#### Entries supplied
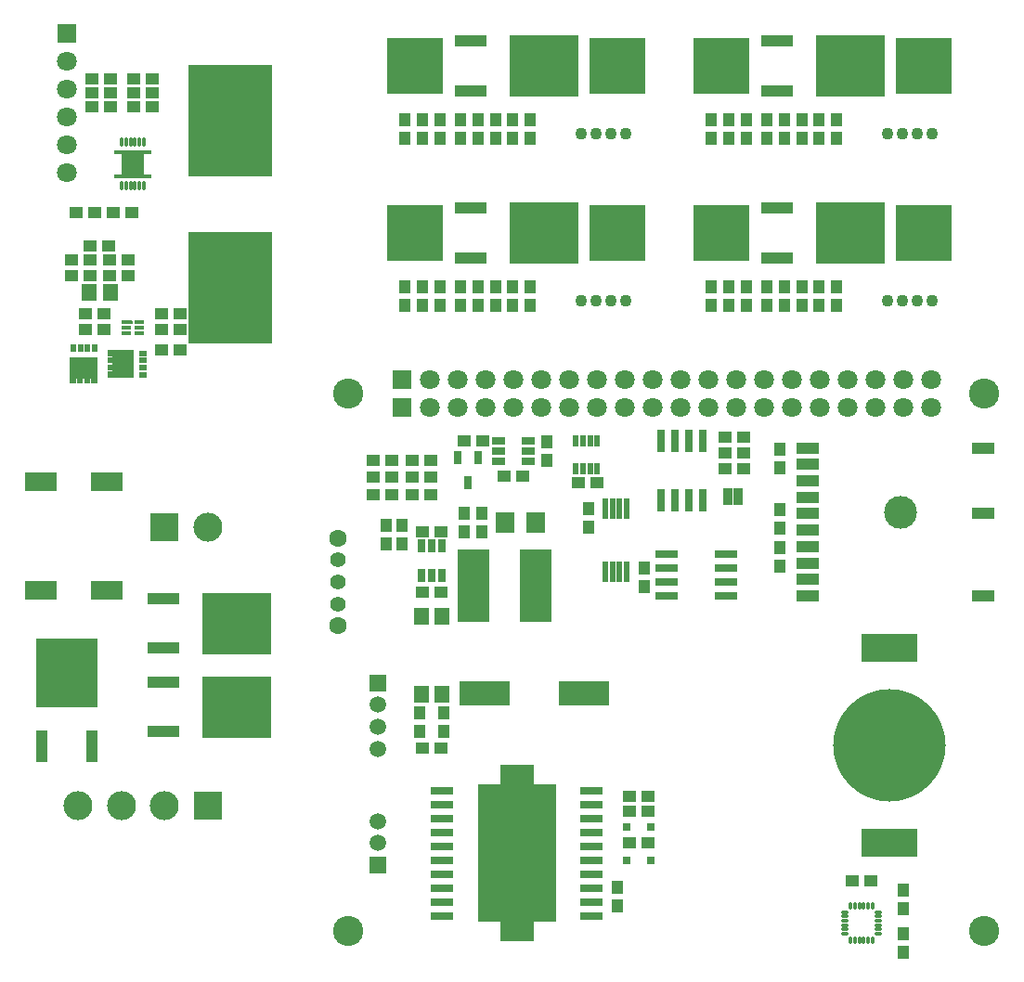
<source format=gts>
G04 DipTrace 3.0.0.1*
G04 panel.GTS*
%MOIN*%
G04 #@! TF.FileFunction,Soldermask,Top*
G04 #@! TF.Part,Single*
%AMOUTLINE1*
4,1,16,
-0.049252,0.04748,
0.049252,0.04748,
0.049252,-0.04748,
0.02752,-0.04748,
0.02752,-0.031339,
0.023661,-0.031339,
0.023661,-0.04748,
0.001929,-0.04748,
0.001929,-0.031339,
-0.001929,-0.031339,
-0.001929,-0.04748,
-0.023661,-0.04748,
-0.023661,-0.031339,
-0.02752,-0.031339,
-0.02752,-0.04748,
-0.049252,-0.04748,
-0.049252,0.04748,
0*%
%AMOUTLINE4*
4,1,16,
0.04748,0.049252,
0.04748,-0.049252,
-0.04748,-0.049252,
-0.04748,-0.02752,
-0.031339,-0.02752,
-0.031339,-0.023661,
-0.04748,-0.023661,
-0.04748,-0.001929,
-0.031339,-0.001929,
-0.031339,0.001929,
-0.04748,0.001929,
-0.04748,0.023661,
-0.031339,0.023661,
-0.031339,0.02752,
-0.04748,0.02752,
-0.04748,0.049252,
0.04748,0.049252,
0*%
%AMOUTLINE7*
4,1,12,
0.061063,0.246102,
0.139803,0.246102,
0.139803,-0.246102,
0.061063,-0.246102,
0.061063,-0.316969,
-0.061063,-0.316969,
-0.061063,-0.246102,
-0.139803,-0.246102,
-0.139803,0.246102,
-0.061063,0.246102,
-0.061063,0.316969,
0.061063,0.316969,
0.061063,0.246102,
0*%
%AMOUTLINE10*
4,1,12,
0.066969,0.050236,
0.066969,0.036378,
0.040394,0.036378,
0.040394,-0.036378,
0.066969,-0.036378,
0.066969,-0.050236,
-0.066969,-0.050236,
-0.066969,-0.036378,
-0.040394,-0.036378,
-0.040394,0.036378,
-0.066969,0.036378,
-0.066969,0.050236,
0.066969,0.050236,
0*%
%AMOUTLINE13*
4,1,5,
0.01874,-0.00752,
-0.01874,-0.00752,
-0.01874,0.00752,
0.013627,0.00752,
0.01874,0.002406,
0.01874,-0.00752,
0*%
%ADD80C,0.108268*%
%ADD81C,0.11811*%
%ADD91R,0.033543X0.015039*%
%ADD93O,0.01189X0.03748*%
%ADD95R,0.021732X0.043386*%
%ADD97R,0.019764X0.074882*%
%ADD99R,0.082756X0.043386*%
%ADD101O,0.031575X0.01189*%
%ADD103O,0.01189X0.031575*%
%ADD105R,0.027638X0.082756*%
%ADD107R,0.047323X0.027638*%
%ADD109R,0.082756X0.027638*%
%ADD111R,0.027638X0.047323*%
%ADD113C,0.063071*%
%ADD115C,0.055197*%
%ADD117R,0.028819X0.021732*%
%ADD119R,0.021732X0.028819*%
%ADD121R,0.22252X0.246142*%
%ADD123R,0.043386X0.112283*%
%ADD125R,0.029606X0.045354*%
%ADD127R,0.246142X0.22252*%
%ADD129R,0.112283X0.043386*%
%ADD133R,0.11622X0.263858*%
%ADD135R,0.034016X0.064016*%
%ADD137R,0.304016X0.404016*%
%ADD139C,0.070945*%
%ADD141R,0.070945X0.070945*%
%ADD143C,0.043386*%
%ADD145R,0.059134X0.059134*%
%ADD147C,0.059134*%
%ADD149C,0.104016*%
%ADD151R,0.104016X0.104016*%
%ADD153R,0.115039X0.065827*%
%ADD155R,0.027638X0.027638*%
%ADD157R,0.067008X0.074882*%
%ADD159R,0.055197X0.063071*%
%ADD161R,0.181181X0.086693*%
%ADD163R,0.043386X0.047323*%
%ADD165R,0.047323X0.043386*%
%ADD167R,0.204016X0.104016*%
%ADD169C,0.404016*%
%ADD175OUTLINE1*%
%ADD178OUTLINE4*%
%ADD181OUTLINE7*%
%ADD184OUTLINE10*%
%ADD187OUTLINE13*%
%FSLAX26Y26*%
G04*
G70*
G90*
G75*
G01*
G04 TopMask*
%LPD*%
D169*
X3573228Y1198130D3*
D167*
Y848130D3*
Y1548130D3*
D165*
X1962949Y1748126D3*
X1896020D3*
X2189783Y2166874D3*
X2256713D3*
D163*
X2691978Y1835630D3*
Y1768701D3*
X3623228Y610630D3*
Y677559D3*
Y523130D3*
Y456201D3*
D165*
X1962942Y1966825D3*
X1896013D3*
D163*
X3179621Y2260605D3*
Y2193676D3*
D165*
X3506693Y710630D3*
X3439764D3*
X2639764Y960630D3*
X2706693D3*
Y848130D3*
X2639764D3*
Y1016879D3*
X2706693D3*
D161*
X2121063Y1385630D3*
X2475394D3*
D159*
X1966885Y1660525D3*
X1892081D3*
D157*
X2304479Y1998131D3*
X2194243D3*
D163*
X2491979Y2048130D3*
Y1981201D3*
D165*
X1962945Y1188287D3*
X1896016D3*
X2523228Y2141881D3*
X2456299D3*
D163*
X3196640Y2845929D3*
Y2779000D3*
X2096640Y2845929D3*
Y2779000D3*
X3196640Y3445929D3*
Y3379000D3*
X2096640Y3445929D3*
Y3379000D3*
D165*
X860644Y3492459D3*
X927573D3*
X710647Y3592465D3*
X777576D3*
X785646Y3111213D3*
X852575D3*
X721324D3*
X654395D3*
X635646Y2942463D3*
X702575D3*
X840075D3*
X773146D3*
X704394Y2992463D3*
X771323D3*
X960646Y2692462D3*
X1027575D3*
X1721014Y2160631D3*
X1787944D3*
X1721014Y2223131D3*
X1787944D3*
D155*
X2629921Y904381D3*
X2716535D3*
Y785630D3*
X2629921D3*
D163*
X3179621Y1841811D3*
Y1908740D3*
D165*
X1721014Y2098131D3*
X1787944D3*
D163*
X2934140Y2845929D3*
Y2779000D3*
X3384140Y2845929D3*
Y2779000D3*
X1834140Y2845929D3*
Y2779000D3*
X2284140Y2845929D3*
Y2779000D3*
X2934140Y3445929D3*
Y3379000D3*
X3384140Y3445929D3*
Y3379000D3*
X1834140Y3445929D3*
Y3379000D3*
X2284140Y3445929D3*
Y3379000D3*
D153*
X525180Y1753938D3*
X525230Y2144490D3*
X762238D3*
X762287Y1753938D3*
D80*
X3914961Y531496D3*
X1631496Y2460630D3*
Y531496D3*
X3914961Y2460630D3*
D151*
X1127592Y980463D3*
D149*
X971686D3*
X815781D3*
X659875D3*
D147*
X1735728Y1343749D3*
D145*
Y1422490D3*
D147*
Y1265009D3*
Y1186269D3*
Y848130D3*
D145*
Y769390D3*
D147*
Y926870D3*
D151*
X971686Y1980463D3*
D149*
X1127592D3*
D143*
X3566916Y2793714D3*
X3620066D3*
X3673215D3*
X3726365D3*
X2466916D3*
X2520066D3*
X2573215D3*
X2626365D3*
X3566916Y3393714D3*
X3620066D3*
X3673215D3*
X3726365D3*
X2466916D3*
X2520066D3*
X2573215D3*
X2626365D3*
D141*
X619102Y3754963D3*
D139*
Y3654963D3*
Y3554963D3*
Y3454963D3*
Y3354963D3*
Y3254963D3*
D137*
X1206609Y3442463D3*
Y2842463D3*
D141*
X1823228Y2410630D3*
D139*
X1923228D3*
X2023228D3*
X2123228D3*
X2223228D3*
X2323228D3*
X2423228D3*
X2523228D3*
X2623228D3*
X2723228D3*
X2823228D3*
X2923228D3*
X3023228D3*
X3123228D3*
X3223228D3*
X3323228D3*
X3423228D3*
X3523228D3*
X3623228D3*
X3723228D3*
D141*
X1823228Y2510630D3*
D139*
X1923228D3*
X2023228D3*
X2123228D3*
X2223228D3*
X2323228D3*
X2423228D3*
X2523228D3*
X2623228D3*
X2723228D3*
X2823228D3*
X2923228D3*
X3023228D3*
X3123228D3*
X3223228D3*
X3323228D3*
X3423228D3*
X3523228D3*
X3623228D3*
X3723228D3*
D135*
X2992109Y2091833D3*
X3029609D3*
D133*
X2079478Y1773130D3*
X2301919D3*
D129*
X965879Y1426476D3*
Y1246949D3*
D127*
X1229659Y1336713D3*
D125*
X2098143Y2230874D3*
X2023340D3*
X2060741Y2140323D3*
D129*
X965879Y1726475D3*
Y1546948D3*
D127*
X1229659Y1636711D3*
D123*
X528970Y1196357D3*
X708497D3*
D121*
X618734Y1460136D3*
D129*
X3168786Y3127228D3*
Y2947701D3*
D127*
X3432566Y3037465D3*
D129*
X2068786Y3127228D3*
Y2947701D3*
D127*
X2332566Y3037465D3*
D129*
X3168786Y3727228D3*
Y3547701D3*
D127*
X3432566Y3637465D3*
D129*
X2068786Y3727228D3*
Y3547701D3*
D127*
X2332566Y3637465D3*
D119*
X719600Y2623959D3*
X694403D3*
X668812D3*
X643222D3*
D175*
X681608Y2544038D3*
D117*
X894354Y2529471D3*
Y2554668D3*
Y2580259D3*
Y2605849D3*
D178*
X814433Y2567463D3*
D163*
X2048240Y1964614D3*
Y2031543D3*
X2110747D3*
Y1964614D3*
X1766978Y1990059D3*
Y1923130D3*
X1823227D3*
Y1990059D3*
X3179621Y1979325D3*
Y2046255D3*
D165*
X1925444Y2098131D3*
X1858514D3*
D159*
X1966882Y1382037D3*
X1892079D3*
D163*
X2342009Y2220891D3*
Y2287820D3*
D165*
X2112927Y2291831D3*
X2045997D3*
X3050425Y2191885D3*
X2983496D3*
X3050575Y2304354D3*
X2983646D3*
X3050575Y2248098D3*
X2983646D3*
D163*
X1973230Y1248573D3*
Y1315503D3*
X1885730Y1248573D3*
Y1315503D3*
X2598228Y687844D3*
Y620915D3*
D165*
X1925444Y2160631D3*
X1858514D3*
X1925444Y2223131D3*
X1858514D3*
D163*
X3059140Y2845929D3*
Y2779000D3*
X3134140Y2845929D3*
Y2779000D3*
X3259140D3*
Y2845929D3*
X2996640D3*
Y2779000D3*
X3321640D3*
Y2845929D3*
X1959140D3*
Y2779000D3*
X2034140Y2845929D3*
Y2779000D3*
X2159140D3*
Y2845929D3*
X1896640D3*
Y2779000D3*
X2221640D3*
Y2845929D3*
X3059140Y3445929D3*
Y3379000D3*
X3134140Y3445929D3*
Y3379000D3*
X3259140D3*
Y3445929D3*
X2996640D3*
Y3379000D3*
X3321640D3*
Y3445929D3*
X1959140D3*
Y3379000D3*
X2034140Y3445929D3*
Y3379000D3*
X2159140D3*
Y3445929D3*
X1896640D3*
Y3379000D3*
X2221640D3*
Y3445929D3*
D165*
X927573Y3592462D3*
X860644D3*
X777576Y3542463D3*
X710647D3*
Y3492463D3*
X777576D3*
X927573Y3542461D3*
X860644D3*
D159*
X700457Y2823713D3*
X775260D3*
D165*
X702575Y2886211D3*
X635646D3*
X773146D3*
X840075D3*
X685644Y2692462D3*
X752573D3*
X1027575Y2617463D3*
X960646D3*
Y2748713D3*
X1027575D3*
X685644D3*
X752573D3*
D115*
X1591978Y1706890D3*
Y1785630D3*
Y1864370D3*
D113*
Y1628150D3*
Y1943110D3*
D111*
X1892083Y1807476D3*
X1929484D3*
X1966886D3*
Y1913776D3*
X1929484D3*
X1892083D3*
D109*
X2773228Y1885630D3*
Y1835630D3*
Y1785630D3*
Y1735630D3*
X2985827D3*
Y1785630D3*
Y1835630D3*
Y1885630D3*
D107*
X2276409Y2216953D3*
Y2254354D3*
Y2291756D3*
X2170110D3*
Y2254354D3*
Y2216953D3*
D105*
X2904478Y2291929D3*
X2854478D3*
X2804478D3*
X2754478D3*
Y2079331D3*
X2804478D3*
X2854478D3*
X2904478D3*
D103*
X3433858Y499606D3*
X3449606D3*
X3465354D3*
X3481102D3*
X3496850D3*
D101*
X3534252Y521260D3*
Y537008D3*
Y552756D3*
Y568504D3*
Y584252D3*
D103*
X3496850Y621654D3*
X3481102D3*
X3465354D3*
X3449606D3*
X3433858D3*
D101*
X3412205Y584252D3*
Y568504D3*
Y552756D3*
Y537008D3*
Y521260D3*
X3534252Y600000D3*
X3412205D3*
D103*
X3512598Y499606D3*
Y621654D3*
D99*
X3279631Y2266854D3*
Y2207799D3*
Y2148744D3*
Y2089689D3*
Y2030634D3*
Y1971579D3*
Y1912524D3*
Y1853469D3*
Y1794413D3*
Y1735358D3*
X3909552D3*
Y2030634D3*
Y2266854D3*
D81*
X3614277Y2034571D3*
D109*
X1968055Y1035451D3*
Y985451D3*
Y935451D3*
Y885451D3*
Y835451D3*
Y785451D3*
Y735451D3*
Y685451D3*
Y635451D3*
Y585451D3*
X2503488D3*
Y635451D3*
Y685451D3*
Y735451D3*
Y785451D3*
Y835451D3*
Y885451D3*
Y935451D3*
Y985451D3*
Y1035451D3*
D181*
X2235772Y810451D3*
D97*
X2553592Y1821457D3*
X2579182D3*
X2604773D3*
X2630364D3*
Y2049803D3*
X2604773D3*
X2579182D3*
X2553592D3*
D95*
X2447343Y2190698D3*
X2472933D3*
X2498524D3*
X2524114D3*
Y2293060D3*
X2498524D3*
X2472933D3*
X2447343D3*
D93*
X817239Y3208457D3*
X832987D3*
X848735D3*
X864483D3*
X880231D3*
X895979D3*
Y3363969D3*
X880231D3*
X864483D3*
X848735D3*
X832987D3*
X817239D3*
D184*
X856609Y3286213D3*
D187*
X835940Y2718398D3*
D91*
X833971Y2698713D3*
Y2679028D3*
X879247D3*
Y2698713D3*
Y2718398D3*
G36*
X2871640Y3137465D2*
X3071640D1*
Y2937465D1*
X2871640D1*
Y3137465D1*
G37*
G36*
X3596640D2*
X3796640D1*
Y2937465D1*
X3596640D1*
Y3137465D1*
G37*
G36*
X1771640D2*
X1971640D1*
Y2937465D1*
X1771640D1*
Y3137465D1*
G37*
G36*
X2496640D2*
X2696640D1*
Y2937465D1*
X2496640D1*
Y3137465D1*
G37*
G36*
X2871640Y3737465D2*
X3071640D1*
Y3537465D1*
X2871640D1*
Y3737465D1*
G37*
G36*
X3596640D2*
X3796640D1*
Y3537465D1*
X3596640D1*
Y3737465D1*
G37*
G36*
X1771640D2*
X1971640D1*
Y3537465D1*
X1771640D1*
Y3737465D1*
G37*
G36*
X2496640D2*
X2696640D1*
Y3537465D1*
X2496640D1*
Y3737465D1*
G37*
M02*

</source>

#### Task prompt
What you give back should be exactly the lines of the data above from the line with "X1206609Y3442463D3*" through the line with "X2079478Y1773130D3*", both of those included, and nothing more.

#### Exercise answer
X1206609Y3442463D3*
Y2842463D3*
D141*
X1823228Y2410630D3*
D139*
X1923228D3*
X2023228D3*
X2123228D3*
X2223228D3*
X2323228D3*
X2423228D3*
X2523228D3*
X2623228D3*
X2723228D3*
X2823228D3*
X2923228D3*
X3023228D3*
X3123228D3*
X3223228D3*
X3323228D3*
X3423228D3*
X3523228D3*
X3623228D3*
X3723228D3*
D141*
X1823228Y2510630D3*
D139*
X1923228D3*
X2023228D3*
X2123228D3*
X2223228D3*
X2323228D3*
X2423228D3*
X2523228D3*
X2623228D3*
X2723228D3*
X2823228D3*
X2923228D3*
X3023228D3*
X3123228D3*
X3223228D3*
X3323228D3*
X3423228D3*
X3523228D3*
X3623228D3*
X3723228D3*
D135*
X2992109Y2091833D3*
X3029609D3*
D133*
X2079478Y1773130D3*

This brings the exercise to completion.